Thursday, July 14, 2011
"I think I'm bi-polar."
"Good to see you too, Joy!" she said, laughing.
That office has become quite the comfort place for me. I've sat in that chair numerous times over numerous years.
But this was the first time that I uttered words of anything close to a diagnosis.
I have my reasons.
I mean, a week ago, I was ready to leave my husband (or push him out of our home) and give up on our marriage completely. I was ready to start over a new life on my own and just throw away everything that we had. I was filled with negativity and was wallowing in it. I had a secret blog that I filled with post after post of hatred and negative thoughts. And then I would read and reread them to remind myself of why I was so mad. I lived in anger--a very red world.
A week ago.
And then, I wake up one morning (it was last Friday) with a renewed sense of "I can do this." The anger, the hurt, the fear...it was all cleansed and I felt that I had a new start. A new outlook. I wasn't mad. I wasn't angry. I wasn't pissed off. I just was. I got up, and felt refreshed.
So, you can see where my self-diagnosis comes in to play. You don't just wake up and feel all better. Especially not when things are *that bad*. You just don't. Do you?
Can you just come out of it that easy? Can you get a second (or third or fourth) chance at making it work?
I guess you can. Or so she says.
Dr.
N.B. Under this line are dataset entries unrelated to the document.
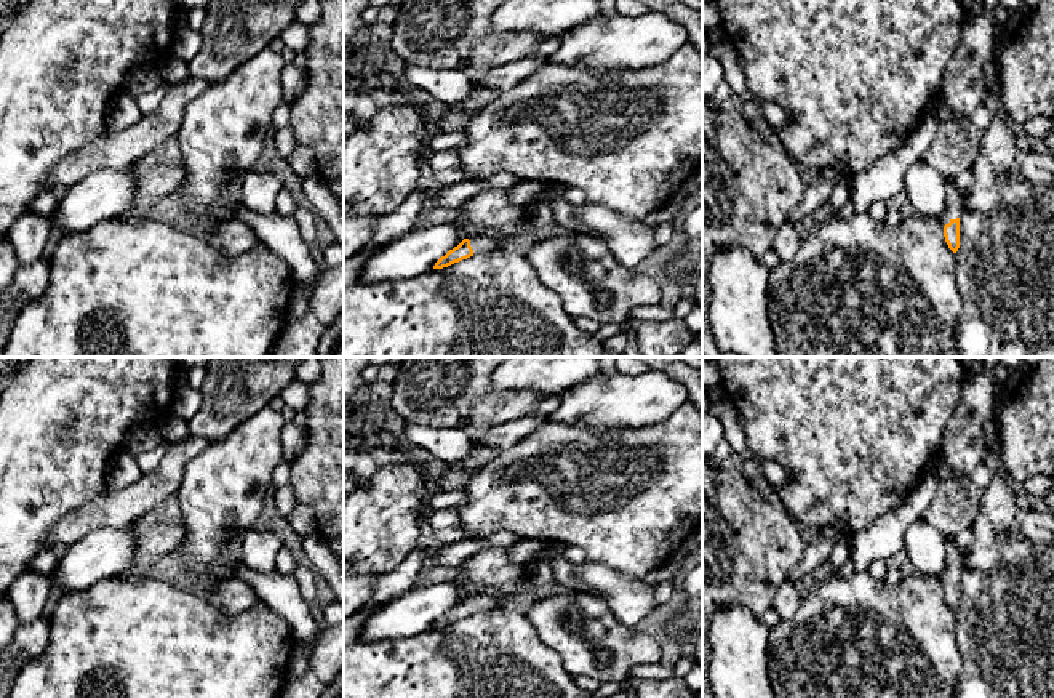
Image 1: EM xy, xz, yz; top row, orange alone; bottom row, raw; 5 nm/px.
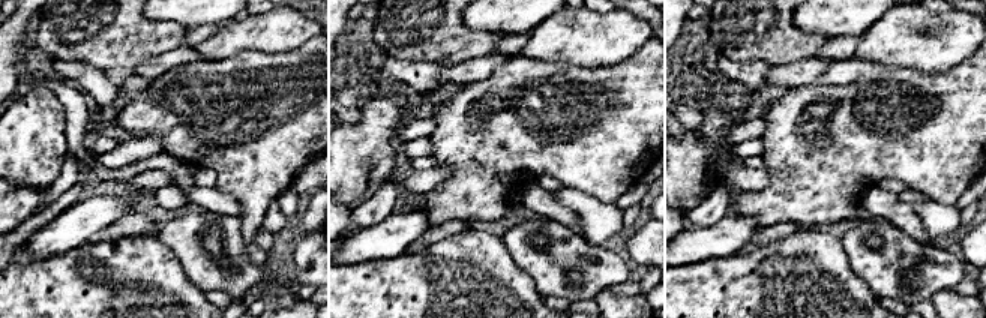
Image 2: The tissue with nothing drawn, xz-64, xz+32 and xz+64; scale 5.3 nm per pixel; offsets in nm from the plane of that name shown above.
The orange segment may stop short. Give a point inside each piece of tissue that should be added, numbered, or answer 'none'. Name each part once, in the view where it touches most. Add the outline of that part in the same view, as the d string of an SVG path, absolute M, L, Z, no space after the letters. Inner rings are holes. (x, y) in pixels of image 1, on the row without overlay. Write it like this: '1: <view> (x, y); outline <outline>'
1: yz (955, 505); outline M947 479L937 487L923 514L923 519L937 527L947 538L945 568L939 576L942 584L961 576L964 554L958 549L955 538L961 530L974 525L980 495L982 490L971 479Z

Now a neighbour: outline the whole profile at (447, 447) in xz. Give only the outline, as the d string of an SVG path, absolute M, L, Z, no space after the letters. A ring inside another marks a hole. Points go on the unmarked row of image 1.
M406 423L405 435L411 447L424 450L433 463L443 467L464 463L473 450L470 439L459 429Z

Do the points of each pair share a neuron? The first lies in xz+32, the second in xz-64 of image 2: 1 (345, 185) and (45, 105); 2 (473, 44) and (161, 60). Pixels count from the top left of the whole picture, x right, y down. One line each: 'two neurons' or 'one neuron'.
1: one neuron
2: two neurons

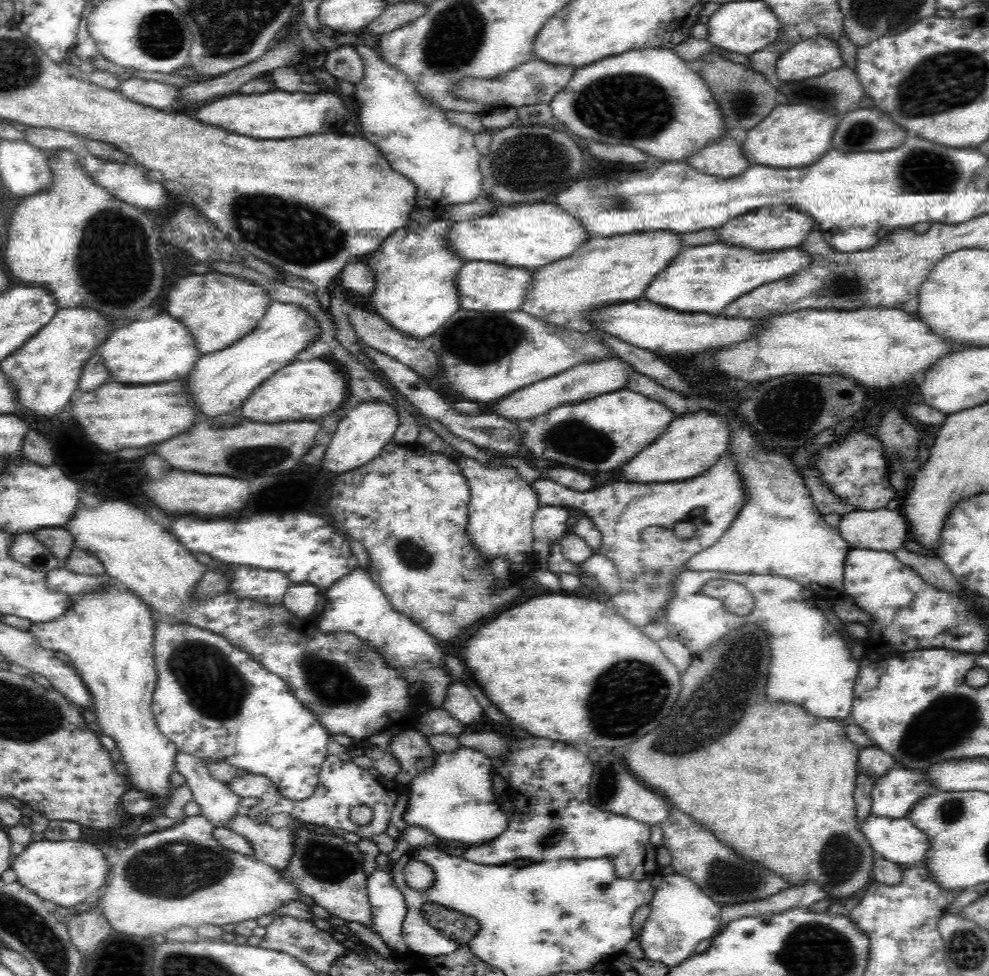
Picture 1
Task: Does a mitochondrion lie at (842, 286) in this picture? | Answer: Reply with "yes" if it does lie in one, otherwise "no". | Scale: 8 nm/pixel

Laura asked me to tell her why I thought I was bi-polar and said that she would tell me why she thought I wasn't.
She had the better argument. Imagine that.
So I'm not bi-polar. Turns out, I'm human.
I guess I was "acting out" because of my frustration and anger. I think I felt some resentment for things that aren't really his fault. Reading the book opened my eyes more than anything I've ever read. Reading the book gave me a whole new prospective on this whole marriage thing....
And this renewed self and renewed outlook is all cotton candy and clouds right now but eventually, life will return to it's "normal" state and we will face more mountains to climb. And that's where our marriage counselor is ready to begin. (You can only imagine her surprise when we walked in Wednesday night, all smiles.)
We're on stage one of repair: learning to communicate.
And Dr. Laura is helping me learn to handle my emotions in a more non-angry way.
It's a long road ahead. But being in a more optimistic frame of mind, makes it a much more pleasurable ride.
I'm taking myself back to a place where I feel a calm. A place where I don't feel frustrated or threatened. A place where I feel accepted as I am. A place where our marriage is protected and honored. A place where my family feels safe.
And I thank God that I have a guy that loves me enough to stand by my side through all of these rough times. Cause really, he had every right to bail. But he loves me. Unconditionally and with his whole heart. He loves me. With every ounce of his being. How lucky am I?!